“Ik ben bijna kapotgegaan aan al de tegenstand die ik hier gekregen heb”

De Franse schrijver Marcel Proust beantwoordde ze ooit in een vriendenboekje, nu geeft
De Morgen er een eigenzinnige draai aan. Dertig directe vragen, evenzoveel openhartige antwoorden.
Vandaag: jongerenactiviste Sihame El Kaouakibi (31). Wie is zij in het diepst van haar gedachten?  

Geschreven door Ann Jooris & Fernand Van Damme Foto’s door Stefaan Temmerman

1. Hoe oud voelt u zich?
“Ik voel me ouder dan 31, in elk geval. Ik heb het gevoel dat ik al een leven achter de rug heb. eigenlijk heb ik nooit het leven geleid van een jongere. Ik heb ook nooit vrienden gehad van mijn leeftijd. er huist een ‘oude ziel’ in mij, dat idee spreekt me wel aan. Ik heb blijkbaar de neiging gehad om veel ballast te dragen, van kindsbeen af. Ik wilde er altijd voor zorgen dat iedereen aan de beurt kwam. en dat ook de kinderen die buitengesloten waren, toch betrokken werden. Ik heb me altijd verantwoordelijk gevoeld voor de anderen.”
2. Wat vindt u uw belangrijkste eigenschap?

:::

[OPDRACHTEN]:
1: Vertaal deze zin uit het interview in het Engels: "Ik heb me altijd verantwoordelijk gevoeld voor de anderen."
2: Herhaal woordelijk het deel van het interview vanaf "Vandaag: jongerenactiviste Sihame" tot en met "u uw belangrijkste eigenschap?".

[GEGEVENS]:
:::

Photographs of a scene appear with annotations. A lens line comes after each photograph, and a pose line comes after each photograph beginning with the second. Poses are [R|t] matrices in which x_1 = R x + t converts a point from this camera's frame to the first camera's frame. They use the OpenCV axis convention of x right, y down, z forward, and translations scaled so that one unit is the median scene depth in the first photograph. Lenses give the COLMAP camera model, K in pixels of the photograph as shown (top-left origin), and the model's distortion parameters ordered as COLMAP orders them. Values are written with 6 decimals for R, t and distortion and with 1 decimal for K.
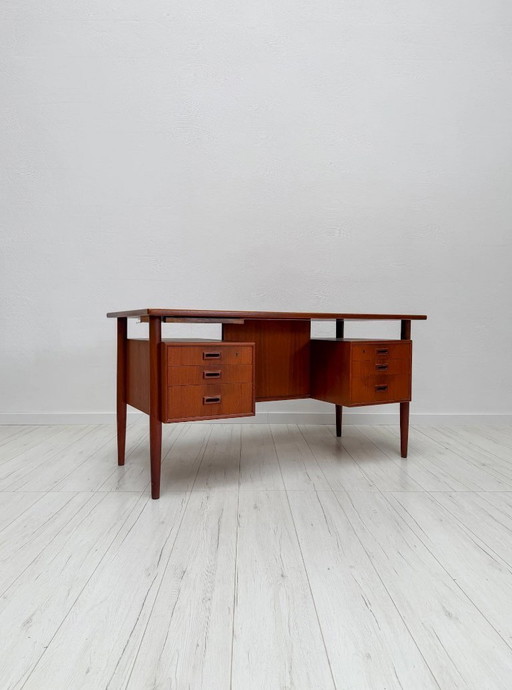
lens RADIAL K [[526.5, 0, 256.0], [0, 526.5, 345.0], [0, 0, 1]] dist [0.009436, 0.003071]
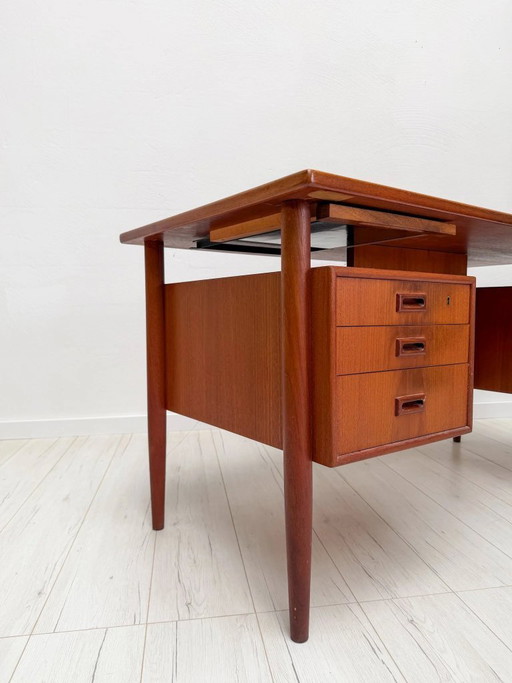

:::

[OPLOSSINGEN PER OPDRACHT]:
1: I have always felt responsible for others.

2:
Vandaag: jongerenactiviste Sihame El Kaouakibi (31). Wie is zij in het diepst van haar gedachten?  

Geschreven door Ann Jooris & Fernand Van Damme Foto’s door Stefaan Temmerman

1. Hoe oud voelt u zich?
“Ik voel me ouder dan 31, in elk geval. Ik heb het gevoel dat ik al een leven achter de rug heb. eigenlijk heb ik nooit het leven geleid van een jongere. Ik heb ook nooit vrienden gehad van mijn leeftijd. er huist een ‘oude ziel’ in mij, dat idee spreekt me wel aan. Ik heb blijkbaar de neiging gehad om veel ballast te dragen, van kindsbeen af. Ik wilde er altijd voor zorgen dat iedereen aan de beurt kwam. en dat ook de kinderen die buitengesloten waren, toch betrokken werden. Ik heb me altijd verantwoordelijk gevoeld voor de anderen.”
2. Wat vindt u uw belangrijkste eigenschap?